_Input material_.
·····
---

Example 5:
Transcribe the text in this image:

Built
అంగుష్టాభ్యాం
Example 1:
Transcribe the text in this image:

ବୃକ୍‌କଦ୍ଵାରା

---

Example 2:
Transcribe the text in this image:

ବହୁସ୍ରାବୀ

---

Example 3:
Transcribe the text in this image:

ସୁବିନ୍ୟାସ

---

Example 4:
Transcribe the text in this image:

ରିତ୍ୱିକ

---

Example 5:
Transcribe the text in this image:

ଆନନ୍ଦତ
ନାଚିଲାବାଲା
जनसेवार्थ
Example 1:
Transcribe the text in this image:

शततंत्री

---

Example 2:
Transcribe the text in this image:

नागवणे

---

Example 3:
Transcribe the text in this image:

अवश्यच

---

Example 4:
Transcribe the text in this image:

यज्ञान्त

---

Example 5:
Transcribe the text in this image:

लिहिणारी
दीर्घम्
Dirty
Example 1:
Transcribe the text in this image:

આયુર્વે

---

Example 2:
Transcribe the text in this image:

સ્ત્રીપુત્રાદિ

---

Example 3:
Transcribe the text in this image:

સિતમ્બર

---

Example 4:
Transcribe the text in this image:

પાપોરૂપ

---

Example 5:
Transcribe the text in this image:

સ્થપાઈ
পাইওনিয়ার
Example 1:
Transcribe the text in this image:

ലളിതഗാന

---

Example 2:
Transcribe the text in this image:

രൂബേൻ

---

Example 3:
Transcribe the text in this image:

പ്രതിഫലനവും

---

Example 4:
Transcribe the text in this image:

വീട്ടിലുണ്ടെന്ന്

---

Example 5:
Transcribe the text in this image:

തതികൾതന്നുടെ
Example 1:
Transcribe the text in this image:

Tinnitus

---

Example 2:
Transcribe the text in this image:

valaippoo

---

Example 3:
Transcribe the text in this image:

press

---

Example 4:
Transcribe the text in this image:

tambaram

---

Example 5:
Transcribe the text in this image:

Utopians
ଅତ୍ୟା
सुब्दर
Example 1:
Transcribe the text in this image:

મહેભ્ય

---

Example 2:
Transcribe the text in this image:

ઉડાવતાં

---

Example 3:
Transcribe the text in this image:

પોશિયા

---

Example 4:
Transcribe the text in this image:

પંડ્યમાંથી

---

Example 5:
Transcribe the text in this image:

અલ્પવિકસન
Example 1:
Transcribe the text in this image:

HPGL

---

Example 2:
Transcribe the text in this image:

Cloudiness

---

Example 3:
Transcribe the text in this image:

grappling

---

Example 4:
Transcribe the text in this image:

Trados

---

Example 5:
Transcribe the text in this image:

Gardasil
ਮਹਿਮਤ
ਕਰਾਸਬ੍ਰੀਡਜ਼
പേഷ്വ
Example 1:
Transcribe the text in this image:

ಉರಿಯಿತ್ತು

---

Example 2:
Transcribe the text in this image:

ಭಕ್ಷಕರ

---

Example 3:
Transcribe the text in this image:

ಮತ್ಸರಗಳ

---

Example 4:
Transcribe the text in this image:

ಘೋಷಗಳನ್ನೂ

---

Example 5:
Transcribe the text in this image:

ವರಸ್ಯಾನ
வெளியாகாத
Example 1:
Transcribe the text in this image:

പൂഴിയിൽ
·····
_Do this_. Reproduce every one of the records above verbatim, one per line, in their original order.

_Result for this exercise_.
---

Example 5:
Transcribe the text in this image:

Built
అంగుష్టాభ్యాం
Example 1:
Transcribe the text in this image:

ବୃକ୍‌କଦ୍ଵାରା

---

Example 2:
Transcribe the text in this image:

ବହୁସ୍ରାବୀ

---

Example 3:
Transcribe the text in this image:

ସୁବିନ୍ୟାସ

---

Example 4:
Transcribe the text in this image:

ରିତ୍ୱିକ

---

Example 5:
Transcribe the text in this image:

ଆନନ୍ଦତ
ନାଚିଲାବାଲା
जनसेवार्थ
Example 1:
Transcribe the text in this image:

शततंत्री

---

Example 2:
Transcribe the text in this image:

नागवणे

---

Example 3:
Transcribe the text in this image:

अवश्यच

---

Example 4:
Transcribe the text in this image:

यज्ञान्त

---

Example 5:
Transcribe the text in this image:

लिहिणारी
दीर्घम्
Dirty
Example 1:
Transcribe the text in this image:

આયુર્વે

---

Example 2:
Transcribe the text in this image:

સ્ત્રીપુત્રાદિ

---

Example 3:
Transcribe the text in this image:

સિતમ્બર

---

Example 4:
Transcribe the text in this image:

પાપોરૂપ

---

Example 5:
Transcribe the text in this image:

સ્થપાઈ
পাইওনিয়ার
Example 1:
Transcribe the text in this image:

ലളിതഗാന

---

Example 2:
Transcribe the text in this image:

രൂബേൻ

---

Example 3:
Transcribe the text in this image:

പ്രതിഫലനവും

---

Example 4:
Transcribe the text in this image:

വീട്ടിലുണ്ടെന്ന്

---

Example 5:
Transcribe the text in this image:

തതികൾതന്നുടെ
Example 1:
Transcribe the text in this image:

Tinnitus

---

Example 2:
Transcribe the text in this image:

valaippoo

---

Example 3:
Transcribe the text in this image:

press

---

Example 4:
Transcribe the text in this image:

tambaram

---

Example 5:
Transcribe the text in this image:

Utopians
ଅତ୍ୟା
सुब्दर
Example 1:
Transcribe the text in this image:

મહેભ્ય

---

Example 2:
Transcribe the text in this image:

ઉડાવતાં

---

Example 3:
Transcribe the text in this image:

પોશિયા

---

Example 4:
Transcribe the text in this image:

પંડ્યમાંથી

---

Example 5:
Transcribe the text in this image:

અલ્પવિકસન
Example 1:
Transcribe the text in this image:

HPGL

---

Example 2:
Transcribe the text in this image:

Cloudiness

---

Example 3:
Transcribe the text in this image:

grappling

---

Example 4:
Transcribe the text in this image:

Trados

---

Example 5:
Transcribe the text in this image:

Gardasil
ਮਹਿਮਤ
ਕਰਾਸਬ੍ਰੀਡਜ਼
പേഷ്വ
Example 1:
Transcribe the text in this image:

ಉರಿಯಿತ್ತು

---

Example 2:
Transcribe the text in this image:

ಭಕ್ಷಕರ

---

Example 3:
Transcribe the text in this image:

ಮತ್ಸರಗಳ

---

Example 4:
Transcribe the text in this image:

ಘೋಷಗಳನ್ನೂ

---

Example 5:
Transcribe the text in this image:

ವರಸ್ಯಾನ
வெளியாகாத
Example 1:
Transcribe the text in this image:

പൂഴിയിൽ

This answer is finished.